Le prince saoudien fait l’objet d’une enquête pour des allégations selon lesquelles il aurait gardé sept employés comme esclaves modernes dans son appartement parisien.

  • Les « esclaves », pour la plupart des femmes entre 38 et 51 ans, ont réussi à s’échapper lors d’un des voyages du prince en France.
  • Ils auraient été contraints de travailler 24 heures sur 24, 7 jours sur 7, pour seulement 300 euros par mois.
  • Les femmes disent qu’elles ont été soumises à diverses formes d’humiliation et qu’elles sont mortes de faim.
  • Prince n’a pas été nommé publiquement et on ne sait pas s’il jouit de l’immunité diplomatique.

Les procureurs français enquêtent sur les allégations selon lesquelles un prince saoudien aurait maintenu sept employés en état d’esclavage moderne dans un appartement qu’il possédait à la périphérie de Paris.

L’enquête sur la traite des êtres humains a été ouverte après que des femmes, principalement originaires des Philippines, âgées de 38 à 51 ans, ont déposé des plaintes pour esclavage moderne en octobre 2019, a annoncé le bureau du procureur de la ville de banlieue de Nanterre.

Les serviteurs avaient été recrutés en Arabie saoudite et travaillaient pour le prince et sa famille pendant plusieurs années.

Apparemment, ils ont été payés l’équivalent de 300 euros par mois et ont déclaré qu’ils étaient obligés de travailler 24 heures sur 24, sept jours sur sept.

Le prince saoudien impliqué dans les allégations n’a pas été nommé publiquement.

READ  La Chine annonce des sanctions contre "mentir et tricher" aux fonctionnaires sortants de Trump | Chine

(Photo d’archive) Les autorités saoudiennes ont annoncé à la fin de l’année dernière qu’elles introduiraient des réformes dans leur politique du travail longtemps critiquée. Des groupes de défense des droits humains ont appelé à plusieurs reprises le royaume à abroger son système de parrainage « kafala », décrit par les critiques comme une forme moderne d’esclavage qui unit les travailleurs à leurs employeurs saoudiens.

Le prince et sa famille se rendraient régulièrement en France pendant les étés et sont connus pour emmener des employés avec eux lors de leurs voyages.

Une source proche du dossier, qui a refusé d’être nommée, a déclaré que les femmes avaient réussi à s’échapper lors d’un récent voyage en France.

Les abus présumés se sont produits en 2008, 2013 et 2015 dans l’appartement de la banlieue parisienne.

Certains ouvriers devaient dormir par terre et avaient à peine le temps de manger alors qu’ils s’occupaient des quatre enfants du prince, selon le quotidien Le Parisien.

Les femmes disent avoir été soumises à diverses formes d’humiliation et d’abus au fil des ans, y compris « des ordres de répondre aux besoins de l’employeur tout au long de la journée et de la nuit tout au long de la semaine, sans interruption ».

Soi-disant, ils étaient « affamés, obligés de manger les restes et devaient partir dès que leurs employeurs les demandaient ».

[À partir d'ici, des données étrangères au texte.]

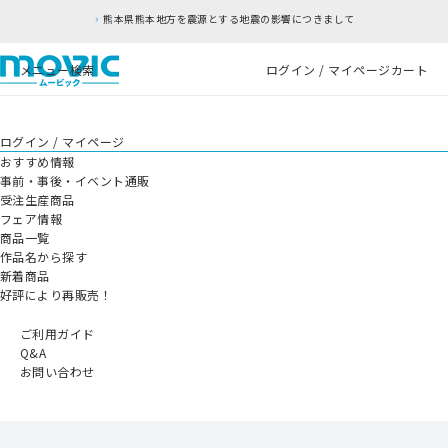
熊本県熊本地方を震源とする地震の影響につきまして
メニュー
検索
ログイン / マイページ
カート
ログイン / マイページ
おすすめ情報
事前・事後・イベント通販
受注生産商品
フェア情報
商品一覧
作品名から探す
新着商品
好評により再販売！
ご利用ガイド
Q&A
お問い合わせ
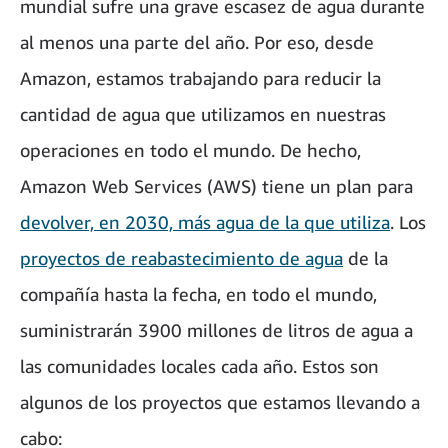
mundial sufre una grave escasez de agua durante
al menos una parte del año. Por eso, desde
Amazon, estamos trabajando para reducir la
cantidad de agua que utilizamos en nuestras
operaciones en todo el mundo. De hecho,
Amazon Web Services (AWS) tiene un plan para
devolver, en 2030, más agua de la que utiliza
. Los
proyectos de reabastecimiento de agua
de la
compañía hasta la fecha, en todo el mundo,
suministrarán 3900 millones de litros de agua a
las comunidades locales cada año. Estos son
algunos de los proyectos que estamos llevando a
cabo:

« La première fois que nous les avons rencontrés, la chose choquante a été de voir qu’ils avaient faim. Ils pleuraient de faim », a déclaré au journal Anick Fougeroux, présidente de l’association d’aide SOS Esclaves ( »Esclaves »).

READ  Facebook va mettre fin au traitement spécial pour les politiciens suite à l'interdiction de Trump : rapport | Facebook

Les procureurs ont entendu le témoignage des femmes il y a quelques semaines, mais le prince n’a pas encore été interrogé car il n’est actuellement pas en France.

On ne sait pas si le prince a droit à l’immunité diplomatique, auquel cas les procureurs ne seraient probablement pas en mesure d’arrêter le prince ou de porter plainte contre lui.

Le vice-ministre saoudien des Ressources humaines, Abdullah bin Nasser Abuthunain (photo), a annoncé des réformes de l'Initiative d'amélioration des relations de travail de l'Arabie saoudite en novembre de l'année dernière.

Le vice-ministre saoudien des Ressources humaines, Abdullah bin Nasser Abuthunain (photo), a annoncé des réformes de l’Initiative d’amélioration des relations de travail de l’Arabie saoudite en novembre de l’année dernière.